“Use decision tree!”. Be it in the industry or be it in kaggle competitions, it is seen that decision tree or at least the algorithms that are evolved from it are practiced religiously. Decision tree is a versatile machine learning method capable of performing both regression and classification tasks. Almost all real world problems are non-linear in nature and decision trees helps to get rid of non-linearity in the data. This algorithm is very intuitive, simple to understand and can be visually interpretable — something every business would want in first place.
HISTORY
Decision Tree Analysis is a general, predictive modelling tool that has applications spanning a number of different areas. In general, decision trees are constructed via an algorithmic approach that identifies ways to split a data set based on different conditions. In a publication produced by SAS, the utility of decision tree analysis was described as follows:
·         Decision trees are a form of multiple variable (or multiple effect) analysis.
·         All forms of multiple variable analysis allow us to predict, explain, describe, or classify an outcome (or target)
·         Multiple variable analysis capability of decision trees enables one to go beyond simple one-cause, one-effect relationships and to discover things in the context of multiple influences
·         Multiple variable analysis is particularly important in current problem-solving because almost all critical outcomes that determine success are based on multiple factors
One model for performing decision tree analysis was created by J. Ross Quinlan at the University of Sydney and presented in his book Machine Learning, vol.1, no. 1, in 1975 (2). His first algorithm for decision tree creation was called the Iterative Dichotomiser 3 (ID3). This algorithm was created based on the principles of Occam's razor, with the idea of creating the smallest, most efficient decision tree possible. Quinlan went on to further develop this model with his creation of the C4.5 algorithm, and finally the C5.0 algorithm. 

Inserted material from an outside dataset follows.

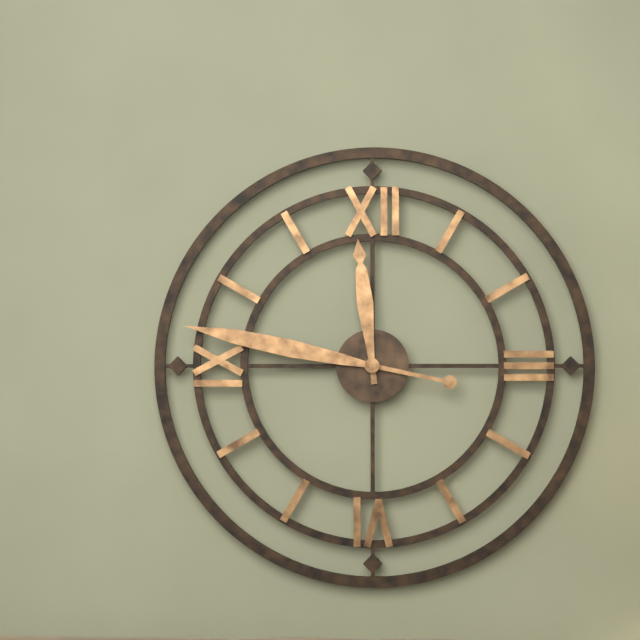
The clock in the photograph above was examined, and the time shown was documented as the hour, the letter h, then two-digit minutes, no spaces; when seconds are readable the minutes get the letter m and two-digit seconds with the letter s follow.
11h47
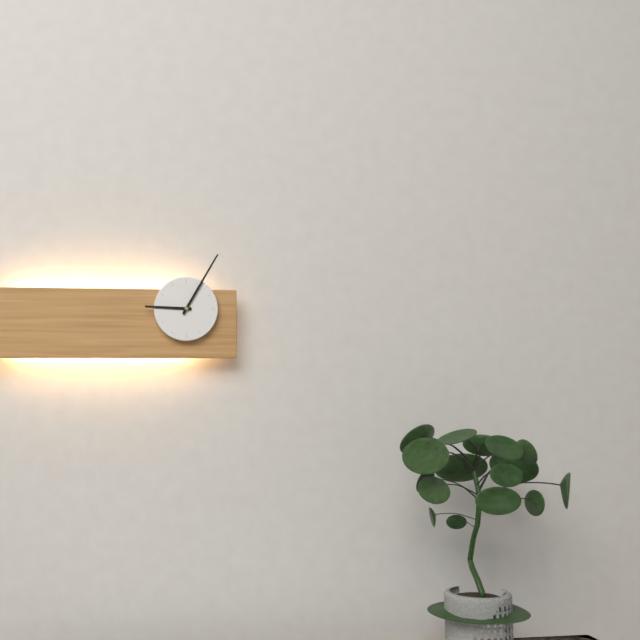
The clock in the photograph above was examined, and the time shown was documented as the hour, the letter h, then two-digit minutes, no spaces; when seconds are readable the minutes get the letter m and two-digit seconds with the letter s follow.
9h05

Lohand and Strobl [3, 4] provided a comprehensive review of the statistical literature of classification tree methods that may be useful to readers interested more about the statistical theories behind this method. Several authors have developed other decision tree methods to be employed when the endpoint is the prediction of survival. [5-12] Our discussion will be limited to cases in which the selection of input variables are based on statistical properties, but in the real world selection of input variables may be based on the relative cost of collecting the variables or on the clinical meaningfulness of the variables. Jin and colleagues [13, 14] introduced an alternative classification tree method that allows for the selection of input variables based on a combination of preference (Example based on cost) and non-inferiority to the statistically optimal split. Another extension of the decision tree method is to develop a decision tree that identifies subgroups of patients who should have different diagnostic tests or treatment strategies to achieve optimal medical outcomes.[15]
BASIC CONCEPT
A decision tree is a tree where each node represents a feature (attribute), each link (branch) represents a decision (rule) and each leaf represents an outcome (categorical or continues value). The whole idea is to create a tree like Fig (2) for the entire data and process a single outcome at every leaf (or minimize the error in every leaf).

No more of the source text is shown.